== Work to complete ==
Can you render the text of all the entries below as a Markdown table with the columns Row and Line, giving each nonblank line its own numbered row, skipping blank lines, and leaving the pictures out of the answer?

== Stored data entries ==
········

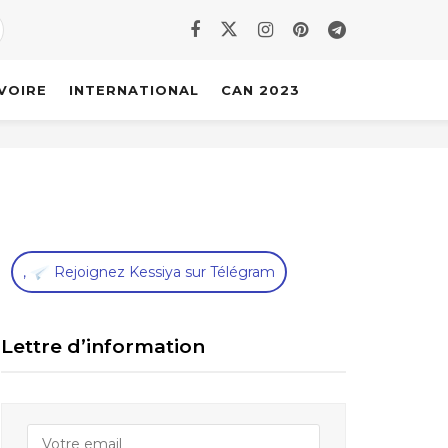
IVOIRE
INTERNATIONAL
CAN 2023
,
Rejoignez Kessiya sur Télégram
Lettre d’information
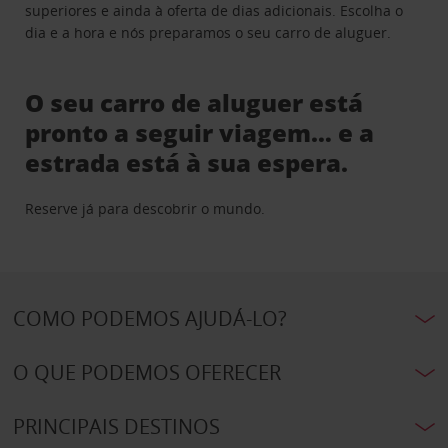
superiores e ainda à oferta de dias adicionais. Escolha o
dia e a hora e nós preparamos o seu carro de aluguer.
O seu carro de aluguer está
pronto a seguir viagem… e a
estrada está à sua espera.
Reserve já para descobrir o mundo.
COMO PODEMOS AJUDÁ-LO?
O QUE PODEMOS OFERECER
PRINCIPAIS DESTINOS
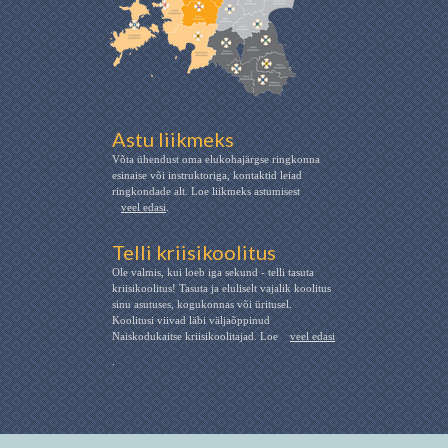
Astu liikmeks
Võta ühendust oma elukohajärgse ringkonna
esinaise või instruktoriga, kontaktid leiad
ringkondade alt. Loe liikmeks astumisest
veel edasi
.
Telli kriisikoolitus
Ole valmis, kui loeb iga sekund - telli tasuta
kriisikoolitus! Tasuta ja eluliselt vajalik koolitus
sinu asutuses, kogukonnas või üritusel.
Koolitusi viivad läbi väljaõppinud
Naiskodukaitse kriisikoolitajad. Loe
veel edasi
.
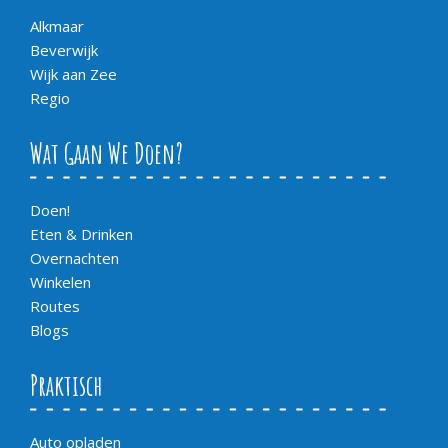
Alkmaar
Beverwijk
Wijk aan Zee
Regio
Wat Gaan We Doen?
Doen!
Eten & Drinken
Overnachten
Winkelen
Routes
Blogs
Praktisch
Auto opladen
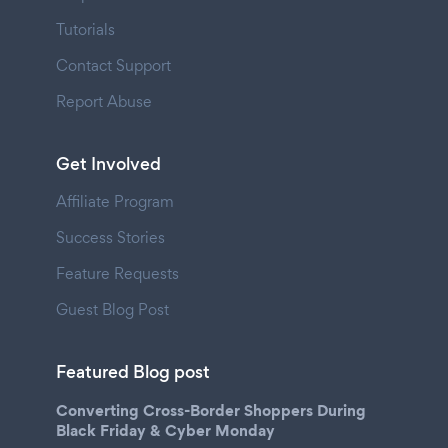
Tutorials
Contact Support
Report Abuse
Get Involved
Affiliate Program
Success Stories
Feature Requests
Guest Blog Post
Featured Blog post
Converting Cross-Border Shoppers During
Black Friday & Cyber Monday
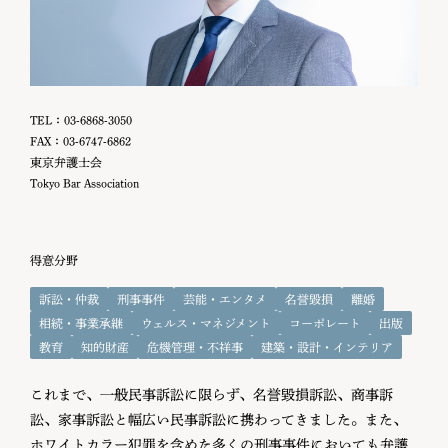
TEL：03-6868-3050
FAX：03-6747-6862
東京弁護士会
Tokyo Bar Association
得意分野
訴訟・仲裁
刑事事件
芸能・エンタメ
名誉毀損
離婚
相続・事業承継
ウェルス・マネジメント
コーポレート
出版
教育
知的財産
危機管理・不祥事
建築・設計・インテリア
これまで、一般民事訴訟に限らず、名誉毀損訴訟、商事訴
訟、家事訴訟と幅広い民事訴訟に携わってきました。また、
ホワイトカラー犯罪を含めた多くの刑事事件においても弁護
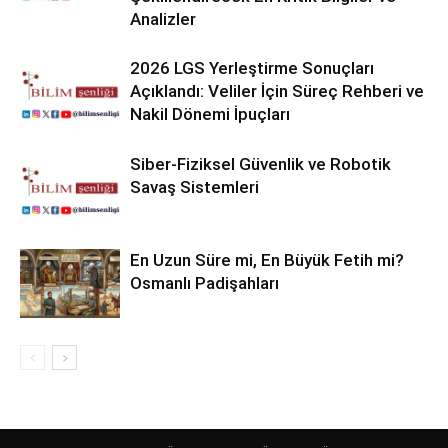
Analizler
2026 LGS Yerleştirme Sonuçları
Açıklandı: Veliler İçin Süreç Rehberi ve
Nakil Dönemi İpuçları
Siber-Fiziksel Güvenlik ve Robotik
Savaş Sistemleri
En Uzun Süre mi, En Büyük Fetih mi?
Osmanlı Padişahları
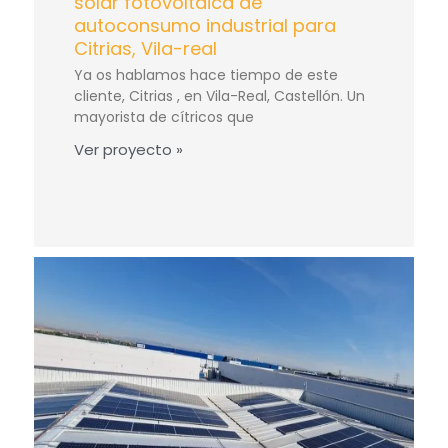
solar fotovoltaica de
autoconsumo industrial para
Citrias, Vila-real
Ya os hablamos hace tiempo de este
cliente, Citrias , en Vila-Real, Castellón. Un
mayorista de cítricos que
Ver proyecto »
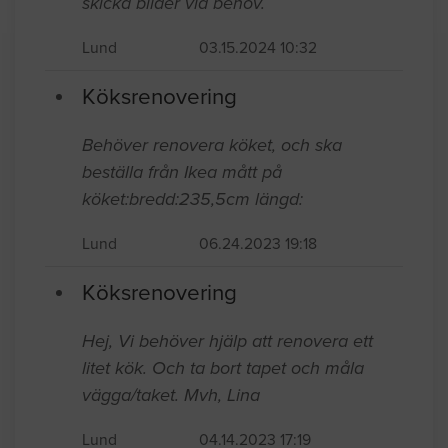
En av sidorna är nog lite krångligare att
byta då den går från golv till tak liksom
bredvid stapeln med ugn och mikro. Kan
skicka bilder vid behov.
Lund
03.15.2024 10:32
Köksrenovering
Behöver renovera köket, och ska
beställa från Ikea mått på
köket:bredd:235,5cm längd:
Lund
06.24.2023 19:18
Köksrenovering
Hej, Vi behöver hjälp att renovera ett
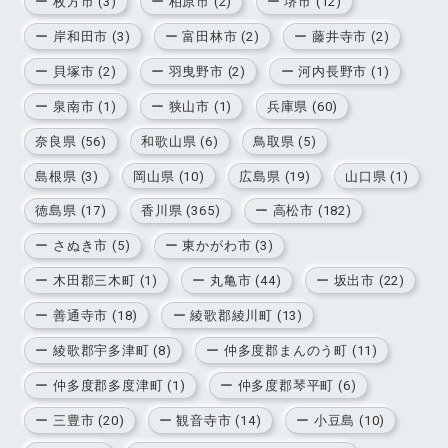
ー 枚方市 (3)
ー 柏原市 (2)
ー 堺市 (12)
ー 岸和田市 (3)
ー 富田林市 (2)
ー 藤井寺市 (2)
ー 貝塚市 (2)
ー 羽曳野市 (2)
ー 河内長野市 (1)
ー 泉南市 (1)
ー 狭山市 (1)
兵庫県 (60)
奈良県 (56)
和歌山県 (6)
鳥取県 (5)
島根県 (3)
岡山県 (10)
広島県 (19)
山口県 (1)
徳島県 (17)
香川県 (365)
ー 高松市 (182)
ー さぬき市 (5)
ー 東かがわ市 (3)
ー 木田郡三木町 (1)
ー 丸亀市 (44)
ー 坂出市 (22)
ー 善通寺市 (18)
ー 綾歌郡綾川町 (13)
ー 綾歌郡宇多津町 (8)
ー 仲多度郡まんのう町 (11)
ー 仲多度郡多度津町 (1)
ー 仲多度郡琴平町 (6)
ー 三豊市 (20)
ー 観音寺市 (14)
ー 小豆島 (10)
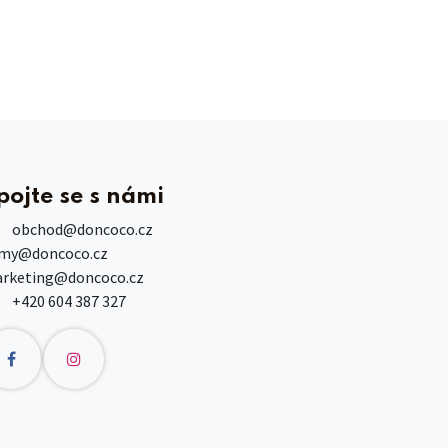
pojte se s námi
obchod
@doncoco.cz
rmy@doncoco.cz
rketing@doncoco.cz
+420 604 387 327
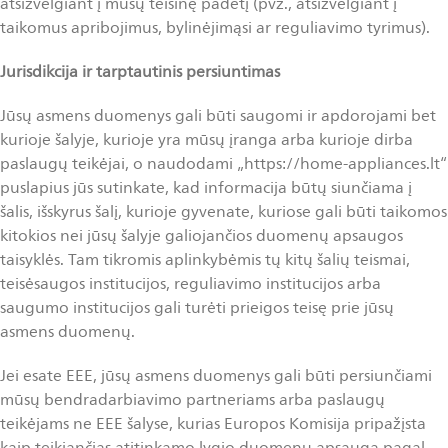
atsižvelgiant į mūsų teisinę padėtį (pvz., atsižvelgiant į
taikomus apribojimus, bylinėjimąsi ar reguliavimo tyrimus).
Jurisdikcija
ir tarptautinis persiuntimas
Jūsų asmens duomenys gali būti saugomi ir apdorojami bet
kurioje šalyje, kurioje yra mūsų įranga arba kurioje dirba
paslaugų teikėjai, o naudodami „https://home-appliances.lt“
puslapius jūs sutinkate, kad informacija būtų siunčiama į
šalis, išskyrus šalį, kurioje gyvenate, kuriose gali būti taikomos
kitokios nei jūsų šalyje galiojančios duomenų apsaugos
taisyklės. Tam tikromis aplinkybėmis tų kitų šalių teismai,
teisėsaugos institucijos, reguliavimo institucijos arba
saugumo institucijos gali turėti prieigos teisę prie jūsų
asmens duomenų.
Jei esate EEE, jūsų asmens duomenys gali būti persiunčiami
mūsų bendradarbiavimo partneriams arba paslaugų
teikėjams ne EEE šalyse, kurias Europos Komisija pripažįsta
kaip teikiančias atitinkamo lygio duomenų apsaugą pagal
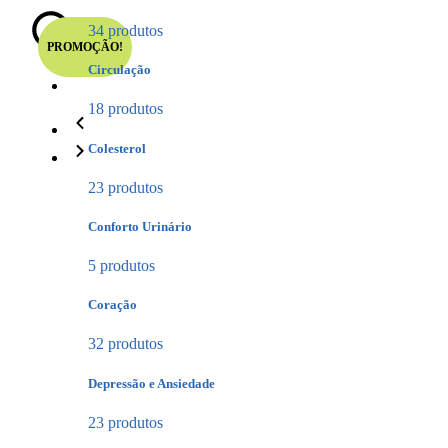
34 produtos
PROMOÇÃO!
Circulação
18 produtos
Colesterol
23 produtos
Conforto Urinário
5 produtos
Coração
32 produtos
Depressão e Ansiedade
23 produtos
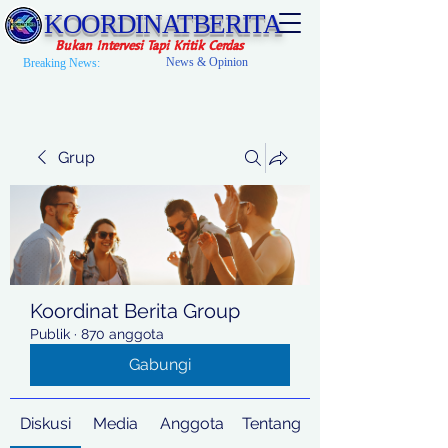
KOORDINATBERITA
Bukan Intervesi Tapi Kritik Cerdas
News & Opinion
Breaking News:
Grup
Koordinat Berita Group
Publik
·
870 anggota
Gabungi
Diskusi
Media
Anggota
Tentang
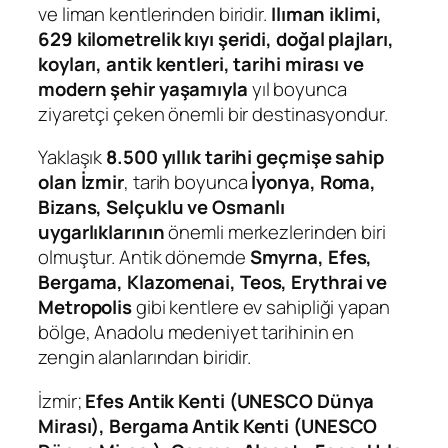
ve liman kentlerinden biridir.
Ilıman iklimi,
629 kilometrelik kıyı şeridi, doğal plajları,
koyları, antik kentleri, tarihi mirası ve
modern şehir yaşamıyla
yıl boyunca
ziyaretçi çeken önemli bir destinasyondur.
Yaklaşık
8.500 yıllık tarihi geçmişe sahip
olan İzmir
, tarih boyunca
İyonya, Roma,
Bizans, Selçuklu ve Osmanlı
uygarlıklarının
önemli merkezlerinden biri
olmuştur. Antik dönemde
Smyrna, Efes,
Bergama, Klazomenai, Teos, Erythrai ve
Metropolis
gibi kentlere ev sahipliği yapan
bölge, Anadolu medeniyet tarihinin en
zengin alanlarından biridir.
İzmir;
Efes Antik Kenti (UNESCO Dünya
Mirası), Bergama Antik Kenti (UNESCO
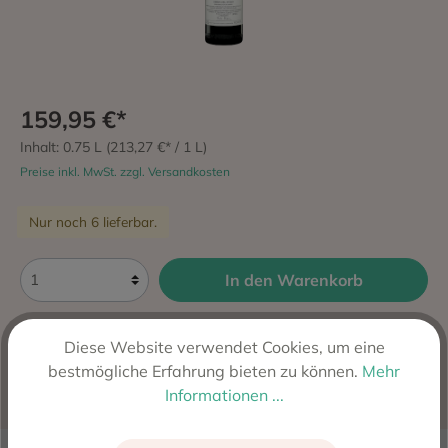
159,95 €*
Inhalt:
0.75 L
(213,27 €* / 1 L)
Preise inkl. MwSt. zzgl. Versandkosten
Nur noch 6 lieferbar.
In den Warenkorb
Zum Merkzettel hinzufügen
Diese Website verwendet Cookies, um eine
Produktnummer:
SW10826
bestmögliche Erfahrung bieten zu können.
Mehr
Hersteller:
Vega Sicilia, Valbuena de Duero, Spanien
Informationen ...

········

== Output for this task ==
| Row | Line |
|---|---|
| 1 | IVOIRE |
| 2 | INTERNATIONAL |
| 3 | CAN 2023 |
| 4 | , |
| 5 | Rejoignez Kessiya sur Télégram |
| 6 | Lettre d’information |
| 7 | superiores e ainda à oferta de dias adicionais. Escolha o |
| 8 | dia e a hora e nós preparamos o seu carro de aluguer. |
| 9 | O seu carro de aluguer está |
| 10 | pronto a seguir viagem… e a |
| 11 | estrada está à sua espera. |
| 12 | Reserve já para descobrir o mundo. |
| 13 | COMO PODEMOS AJUDÁ-LO? |
| 14 | O QUE PODEMOS OFERECER |
| 15 | PRINCIPAIS DESTINOS |
| 16 | Astu liikmeks |
| 17 | Võta ühendust oma elukohajärgse ringkonna |
| 18 | esinaise või instruktoriga, kontaktid leiad |
| 19 | ringkondade alt. Loe liikmeks astumisest |
| 20 | veel edasi |
| 21 | . |
| 22 | Telli kriisikoolitus |
| 23 | Ole valmis, kui loeb iga sekund - telli tasuta |
| 24 | kriisikoolitus! Tasuta ja eluliselt vajalik koolitus |
| 25 | sinu asutuses, kogukonnas või üritusel. |
| 26 | Koolitusi viivad läbi väljaõppinud |
| 27 | Naiskodukaitse kriisikoolitajad. Loe |
| 28 | veel edasi |
| 29 | . |
| 30 | Alkmaar |
| 31 | Beverwijk |
| 32 | Wijk aan Zee |
| 33 | Regio |
| 34 | Wat Gaan We Doen? |
| 35 | Doen! |
| 36 | Eten & Drinken |
| 37 | Overnachten |
| 38 | Winkelen |
| 39 | Routes |
| 40 | Blogs |
| 41 | Praktisch |
| 42 | Auto opladen |
| 43 | Tutorials |
| 44 | Contact Support |
| 45 | Report Abuse |
| 46 | Get Involved |
| 47 | Affiliate Program |
| 48 | Success Stories |
| 49 | Feature Requests |
| 50 | Guest Blog Post |
| 51 | Featured Blog post |
| 52 | Converting Cross-Border Shoppers During |
| 53 | Black Friday & Cyber Monday |
| 54 | TEL：03-6868-3050 |
| 55 | FAX：03-6747-6862 |
| 56 | 東京弁護士会 |
| 57 | Tokyo Bar Association |
| 58 | 得意分野 |
| 59 | 訴訟・仲裁 |
| 60 | 刑事事件 |
| 61 | 芸能・エンタメ |
| 62 | 名誉毀損 |
| 63 | 離婚 |
| 64 | 相続・事業承継 |
| 65 | ウェルス・マネジメント |
| 66 | コーポレート |
| 67 | 出版 |
| 68 | 教育 |
| 69 | 知的財産 |
| 70 | 危機管理・不祥事 |
| 71 | 建築・設計・インテリア |
| 72 | これまで、一般民事訴訟に限らず、名誉毀損訴訟、商事訴 |
| 73 | 訟、家事訴訟と幅広い民事訴訟に携わってきました。また、 |
| 74 | ホワイトカラー犯罪を含めた多くの刑事事件においても弁護 |
| 75 | Analizler |
| 76 | 2026 LGS Yerleştirme Sonuçları |
| 77 | Açıklandı: Veliler İçin Süreç Rehberi ve |
| 78 | Nakil Dönemi İpuçları |
| 79 | Siber-Fiziksel Güvenlik ve Robotik |
| 80 | Savaş Sistemleri |
| 81 | En Uzun Süre mi, En Büyük Fetih mi? |
| 82 | Osmanlı Padişahları |
| 83 | solar fotovoltaica de |
| 84 | autoconsumo industrial para |
| 85 | Citrias, Vila-real |
| 86 | Ya os hablamos hace tiempo de este |
| 87 | cliente, Citrias , en Vila-Real, Castellón. Un |
| 88 | mayorista de cítricos que |
| 89 | Ver proyecto » |
| 90 | En av sidorna är nog lite krångligare att |
| 91 | byta då den går från golv till tak liksom |
| 92 | bredvid stapeln med ugn och mikro. Kan |
| 93 | skicka bilder vid behov. |
| 94 | Lund |
| 95 | 03.15.2024 10:32 |
| 96 | Köksrenovering |
| 97 | Behöver renovera köket, och ska |
| 98 | beställa från Ikea mått på |
| 99 | köket:bredd:235,5cm längd: |
| 100 | Lund |
| 101 | 06.24.2023 19:18 |
| 102 | Köksrenovering |
| 103 | Hej, Vi behöver hjälp att renovera ett |
| 104 | ー 枚方市 (3) |
| 105 | ー 柏原市 (2) |
| 106 | ー 堺市 (12) |
| 107 | ー 岸和田市 (3) |
| 108 | ー 富田林市 (2) |
| 109 | ー 藤井寺市 (2) |
| 110 | ー 貝塚市 (2) |
| 111 | ー 羽曳野市 (2) |
| 112 | ー 河内長野市 (1) |
| 113 | ー 泉南市 (1) |
| 114 | ー 狭山市 (1) |
| 115 | 兵庫県 (60) |
| 116 | 奈良県 (56) |
| 117 | 和歌山県 (6) |
| 118 | 鳥取県 (5) |
| 119 | 島根県 (3) |
| 120 | 岡山県 (10) |
| 121 | 広島県 (19) |
| 122 | 山口県 (1) |
| 123 | 徳島県 (17) |
| 124 | 香川県 (365) |
| 125 | ー 高松市 (182) |
| 126 | ー さぬき市 (5) |
| 127 | ー 東かがわ市 (3) |
| 128 | ー 木田郡三木町 (1) |
| 129 | ー 丸亀市 (44) |
| 130 | ー 坂出市 (22) |
| 131 | ー 善通寺市 (18) |
| 132 | ー 綾歌郡綾川町 (13) |
| 133 | ー 綾歌郡宇多津町 (8) |
| 134 | ー 仲多度郡まんのう町 (11) |
| 135 | ー 仲多度郡多度津町 (1) |
| 136 | ー 仲多度郡琴平町 (6) |
| 137 | ー 三豊市 (20) |
| 138 | ー 観音寺市 (14) |
| 139 | ー 小豆島 (10) |
| 140 | pojte se s námi |
| 141 | obchod |
| 142 | @doncoco.cz |
| 143 | rmy@doncoco.cz |
| 144 | rketing@doncoco.cz |
| 145 | +420 604 387 327 |
| 146 | atsižvelgiant į mūsų teisinę padėtį (pvz., atsižvelgiant į |
| 147 | taikomus apribojimus, bylinėjimąsi ar reguliavimo tyrimus). |
| 148 | Jurisdikcija |
| 149 | ir tarptautinis persiuntimas |
| 150 | Jūsų asmens duomenys gali būti saugomi ir apdorojami bet |
| 151 | kurioje šalyje, kurioje yra mūsų įranga arba kurioje dirba |
| 152 | paslaugų teikėjai, o naudodami „https://home-appliances.lt“ |
| 153 | puslapius jūs sutinkate, kad informacija būtų siunčiama į |
| 154 | šalis, išskyrus šalį, kurioje gyvenate, kuriose gali būti taikomos |
| 155 | kitokios nei jūsų šalyje galiojančios duomenų apsaugos |
| 156 | taisyklės. Tam tikromis aplinkybėmis tų kitų šalių teismai, |
| 157 | teisėsaugos institucijos, reguliavimo institucijos arba |
| 158 | saugumo institucijos gali turėti prieigos teisę prie jūsų |
| 159 | asmens duomenų. |
| 160 | Jei esate EEE, jūsų asmens duomenys gali būti persiunčiami |
| 161 | mūsų bendradarbiavimo partneriams arba paslaugų |
| 162 | teikėjams ne EEE šalyse, kurias Europos Komisija pripažįsta |
| 163 | kaip teikiančias atitinkamo lygio duomenų apsaugą pagal |
| 164 | 34 produtos |
| 165 | PROMOÇÃO! |
| 166 | Circulação |
| 167 | 18 produtos |
| 168 | Colesterol |
| 169 | 23 produtos |
| 170 | Conforto Urinário |
| 171 | 5 produtos |
| 172 | Coração |
| 173 | 32 produtos |
| 174 | Depressão e Ansiedade |
| 175 | 23 produtos |
| 176 | KOORDINATBERITA |
| 177 | Bukan Intervesi Tapi Kritik Cerdas |
| 178 | News & Opinion |
| 179 | Breaking News: |
| 180 | Grup |
| 181 | Koordinat Berita Group |
| 182 | Publik |
| 183 | · |
| 184 | 870 anggota |
| 185 | Gabungi |
| 186 | Diskusi |
| 187 | Media |
| 188 | Anggota |
| 189 | Tentang |
| 190 | ve liman kentlerinden biridir. |
| 191 | Ilıman iklimi, |
| 192 | 629 kilometrelik kıyı şeridi, doğal plajları, |
| 193 | koyları, antik kentleri, tarihi mirası ve |
| 194 | modern şehir yaşamıyla |
| 195 | yıl boyunca |
| 196 | ziyaretçi çeken önemli bir destinasyondur. |
| 197 | Yaklaşık |
| 198 | 8.500 yıllık tarihi geçmişe sahip |
| 199 | olan İzmir |
| 200 | , tarih boyunca |
| 201 | İyonya, Roma, |
| 202 | Bizans, Selçuklu ve Osmanlı |
| 203 | uygarlıklarının |
| 204 | önemli merkezlerinden biri |
| 205 | olmuştur. Antik dönemde |
| 206 | Smyrna, Efes, |
| 207 | Bergama, Klazomenai, Teos, Erythrai ve |
| 208 | Metropolis |
| 209 | gibi kentlere ev sahipliği yapan |
| 210 | bölge, Anadolu medeniyet tarihinin en |
| 211 | zengin alanlarından biridir. |
| 212 | İzmir; |
| 213 | Efes Antik Kenti (UNESCO Dünya |
| 214 | Mirası), Bergama Antik Kenti (UNESCO |
| 215 | 159,95 €* |
| 216 | Inhalt: |
| 217 | 0.75 L |
| 218 | (213,27 €* / 1 L) |
| 219 | Preise inkl. MwSt. zzgl. Versandkosten |
| 220 | Nur noch 6 lieferbar. |
| 221 | In den Warenkorb |
| 222 | Zum Merkzettel hinzufügen |
| 223 | Diese Website verwendet Cookies, um eine |
| 224 | Produktnummer: |
| 225 | SW10826 |
| 226 | bestmögliche Erfahrung bieten zu können. |
| 227 | Mehr |
| 228 | Hersteller: |
| 229 | Vega Sicilia, Valbuena de Duero, Spanien |
| 230 | Informationen ... |